[[ Data listing, beginning ]]
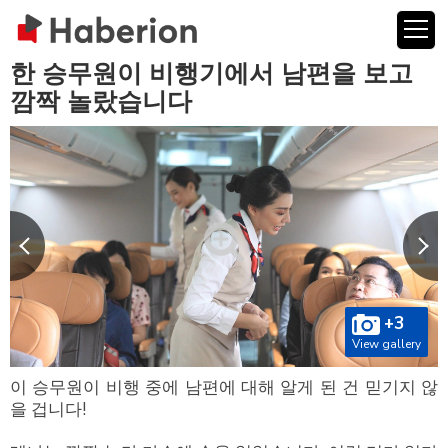
한 승무원이 비행기에서 남편을 보고
깜짝 놀랐습니다
+3
View gallery
이 승무원이 비행 중에 남편에 대해 알게 된 건 믿기지 않
을 겁니다!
[[ Data listing, end ]]
Please reproduce every row above word for word, leaving out the pictures.

한 승무원이 비행기에서 남편을 보고
깜짝 놀랐습니다
+3
View gallery
이 승무원이 비행 중에 남편에 대해 알게 된 건 믿기지 않
을 겁니다!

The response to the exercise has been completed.